As I reported earlier this year in Chronicles and in Splice Today, David Enrich, an “investigative reporter” at The New York Times who helped cover the Brett Kavanaugh nomination in 2018, apologized to me for his inaccurate reporting. Friends have told me that collecting his scalp is a rare win—liberal reporters just don’t admit they are wrong—but I’m not stopping there. I expect an apology from Sally Quinn. I also expect one from Jennifer Rubin.

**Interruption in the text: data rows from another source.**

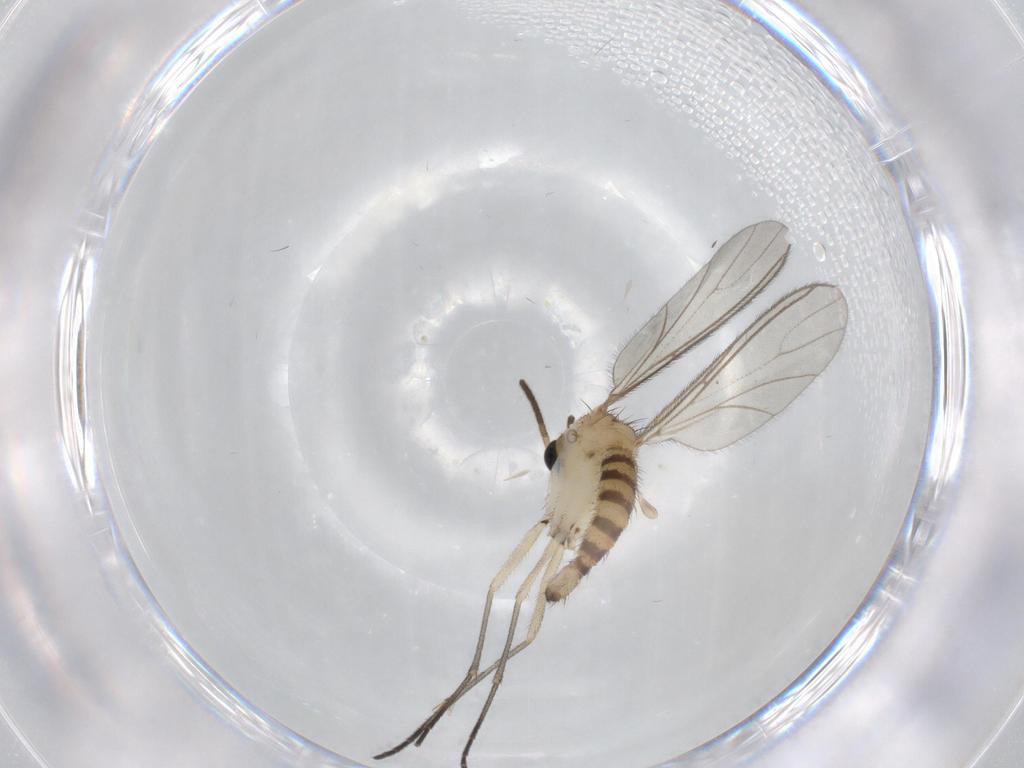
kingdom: Animalia
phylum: Arthropoda
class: Insecta
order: Diptera
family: Sciaridae
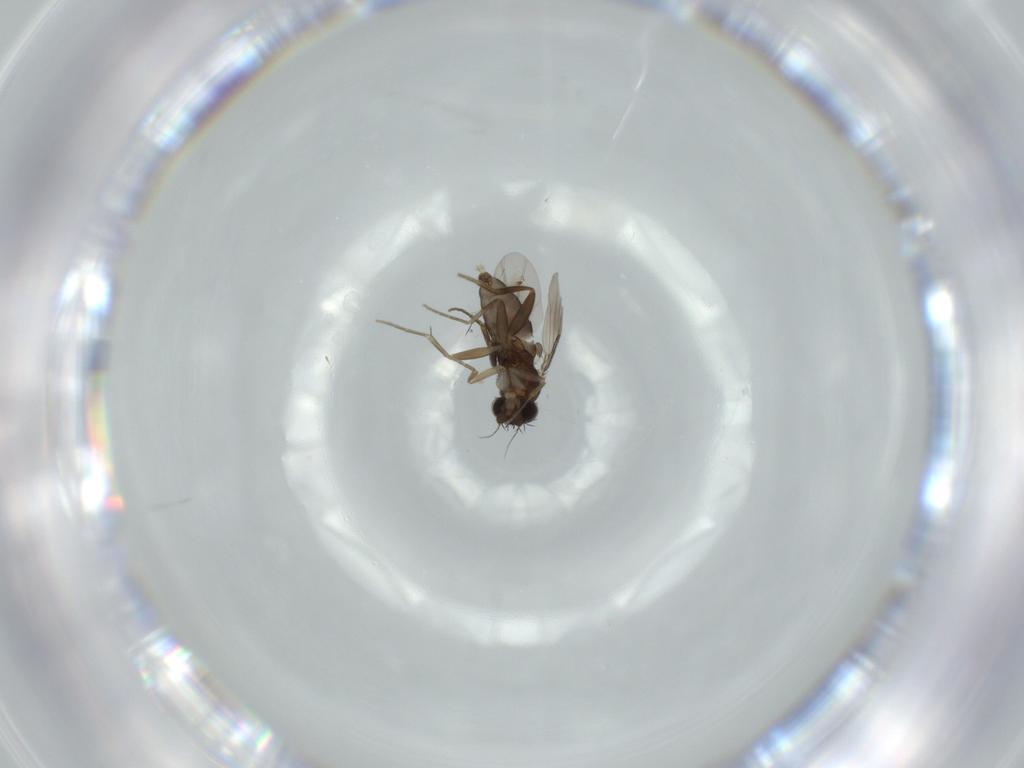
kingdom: Animalia
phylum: Arthropoda
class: Insecta
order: Diptera
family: Phoridae
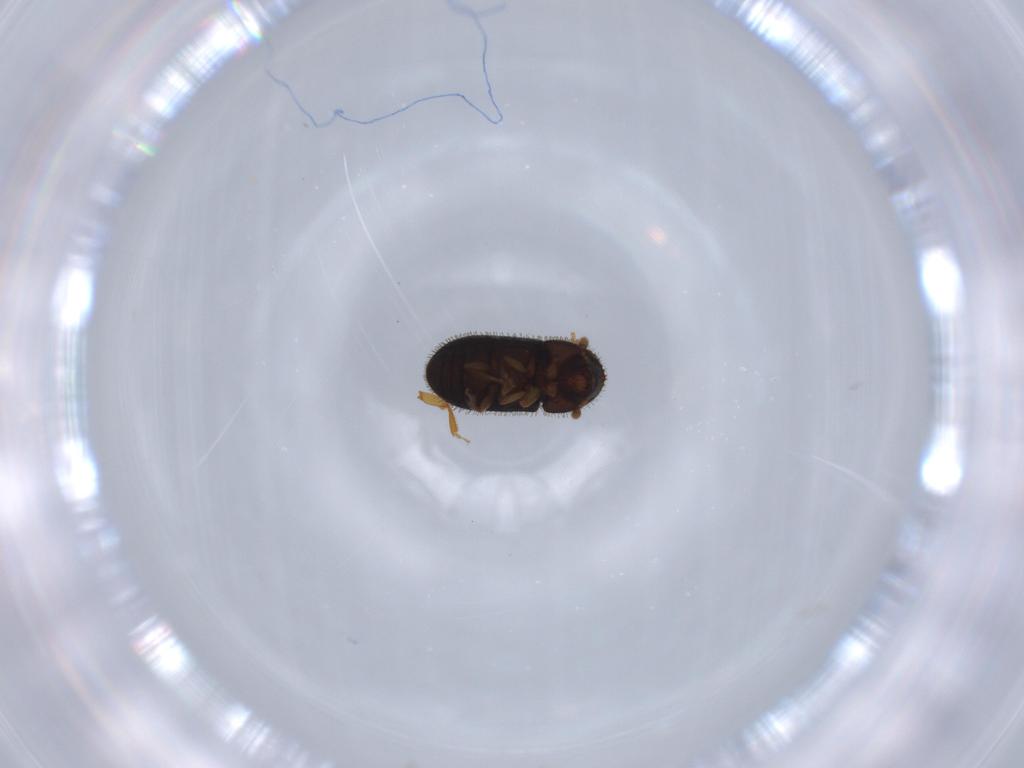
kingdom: Animalia
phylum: Arthropoda
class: Insecta
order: Coleoptera
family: Curculionidae
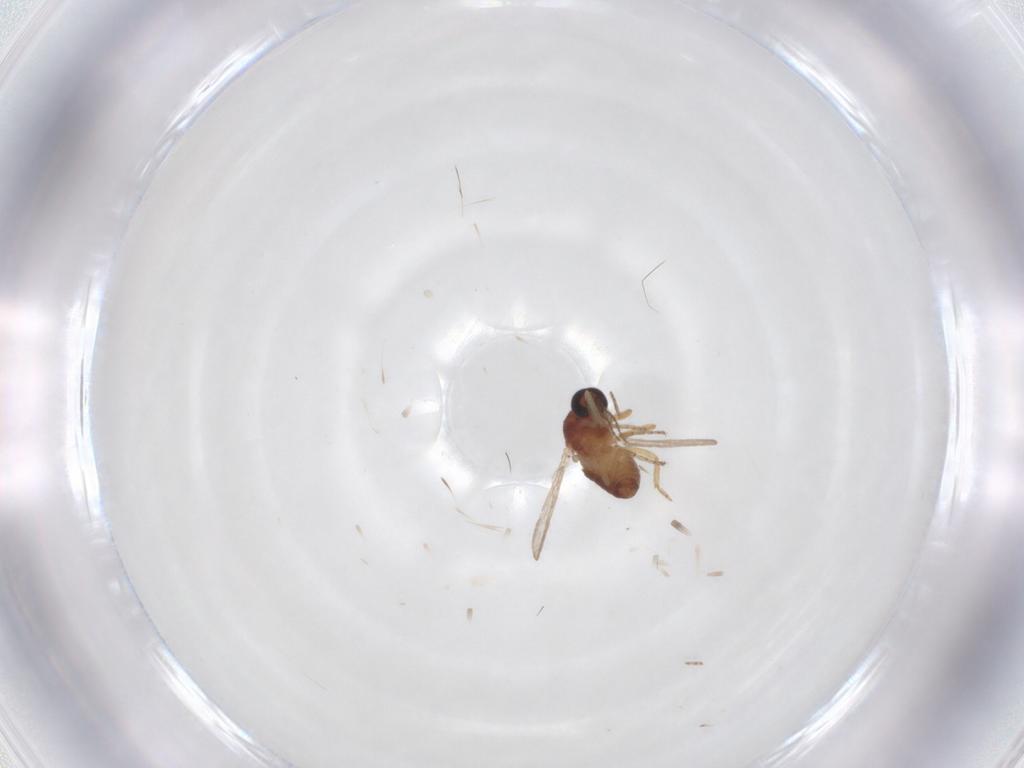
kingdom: Animalia
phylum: Arthropoda
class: Insecta
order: Diptera
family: Ceratopogonidae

Rubin’s the deranged former writer at The Washington Post. She’s the author of the terrible book Resistance: How Women Saved Democracy from Donald Trump. Like Enrich, Quinn, and most of the media—even some on the right—Rubin isn’t competent. In the fall of 2018 during the Brett Kavanaugh confirmation hearings, hearings that I was dragged into when I was accused of witnessing Kavanaugh sexually assault a girl in 1982, leftist nuts like Rubin claimed that I wasn’t participating in the hearings because it’d be bad for Kavanaugh. Rubin was wrong. I didn’t say anything, it was a fraud. Rubin had a chance to report on this, but because she’s a dingbat, she didn’t.
On October 3, 2018, in the wake of the Kavanaugh confirmation hearings, TV blowhard Joe Scarborough revealed that he’d been to some social events in Washington. He heard people expressing doubt about the stories told by Kavanaugh’s accuser, Christine Blasey Ford. Scarborough said: “Quite a few people that we talked to, and I think a lot of them were registered Democrats, raised questions about Dr. Ford’s story. Now that’s something in 24/7 news coverage, at least in mainstream media, you never hear anybody talk about. They won’t talk about it. They feel that if anybody sticks their neck out and says they disbelieve any part of her story or talk about how there are no corroborating witnesses, well, they’ll get absolutely slammed.”

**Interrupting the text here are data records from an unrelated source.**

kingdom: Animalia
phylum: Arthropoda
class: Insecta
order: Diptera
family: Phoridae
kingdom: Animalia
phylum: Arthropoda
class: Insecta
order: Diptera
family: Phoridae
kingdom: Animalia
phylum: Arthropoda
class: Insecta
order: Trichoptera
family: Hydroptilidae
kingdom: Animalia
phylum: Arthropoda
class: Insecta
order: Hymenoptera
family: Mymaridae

He went on: “There has been the assumption that every single allegation was true… Nobody had dared say, even the Republicans, that part of Dr. Ford’s story might just not add up… I turned on all networks at all times and Brett Kavanaugh has been accused of being a serial rapist by columnists in national newspapers… the media has dropped the ball on this from the very beginning.”

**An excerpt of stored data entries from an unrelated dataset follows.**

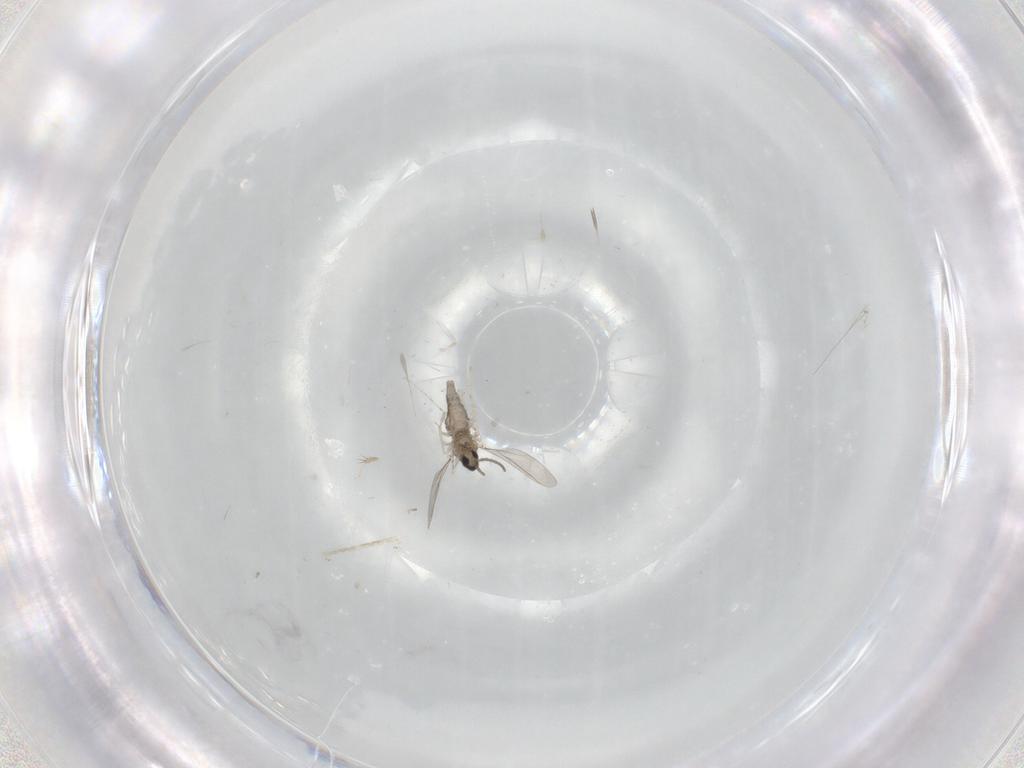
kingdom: Animalia
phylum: Arthropoda
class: Insecta
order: Diptera
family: Cecidomyiidae
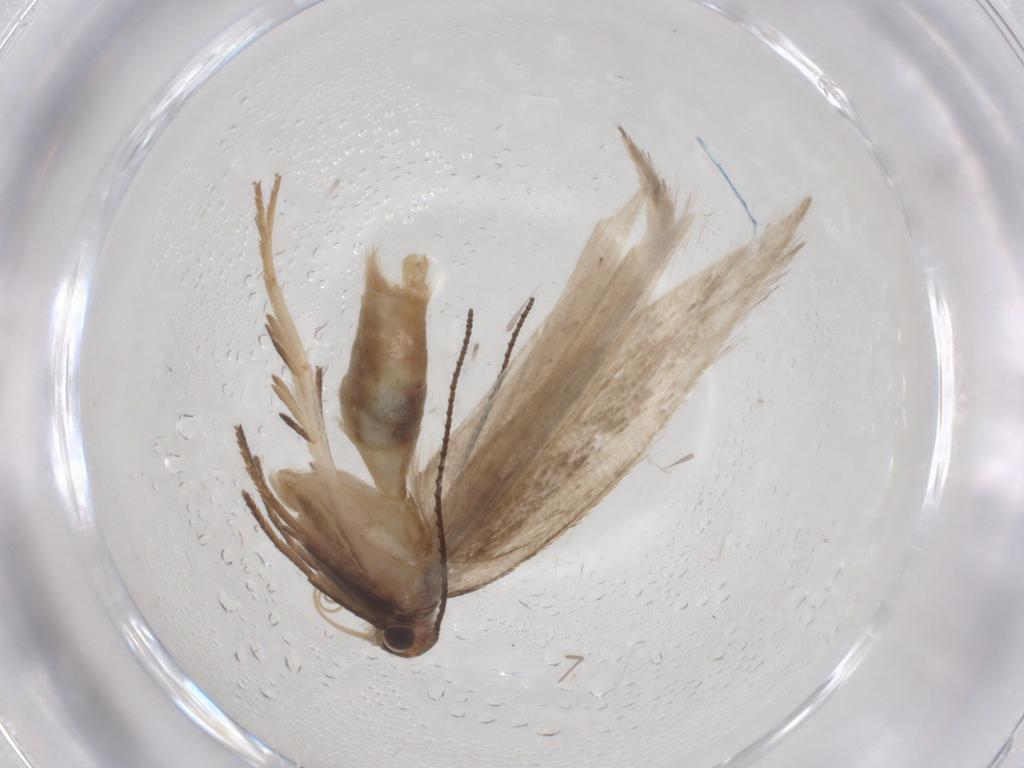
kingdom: Animalia
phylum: Arthropoda
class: Insecta
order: Lepidoptera
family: Gelechiidae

The fact that the charges against Kavanaugh were false penetrated so deeply into the left that it was even heard by Ilyse Hogue, who at the time was the president of Planned Parenthood. Here’s what Jennifer Rubin writes in Resistance (italics in the original):
“Hogue found skepticism even among progressive donors. Did they really want to put all their eggs in one basket held by a single woman accuser? Despite skittishness among her donors and allies, Hogue had no option but to fight for every Senate vote. She kept up a steady drumbeat against Kavanaugh in the media and encouraged NARAL forces on the ground to make their voices heard.”
This paragraph wouldn’t get published unchallenged in The Unknown Hoya, the high school newspaper that I co-edited, which made it into the media in 2018. Rubin writes that Hogue found skepticism about Ford’s tale even in the crazier reaches of the hard-core left. It’s precisely the kind of lead that a good journalist would pursue. The questions are obvious: Who were the skeptics Hogue was referring to? How had they reached their conclusions? Why did they doubt, over and above their ideology? Would they go on the record?
A competent journalist would track down the donors, contract them, get the ones with any decency to admit that the Blasey Ford job was a scam. Jennifer Rubin had a chance to do that. Rubin writes that “despite skittishness among her donors and allies,” Hogue “had no option but to fight for every Senate vote.” Nonsense. But Hogue had the option to listen to the people in her own camp who were telling her that the Ford story was bunk—to say nothing of the wild stories at the time about Kavanaugh and drugs, crimes and gang rape.
I’ve grown so weary of people like Jennifer Rubin, who do drive-by reporting to destroy the lives of others yet never pay a price. David Enrich had the decency to apologize for his awful and inaccurate coverage. Rubin can now do the same.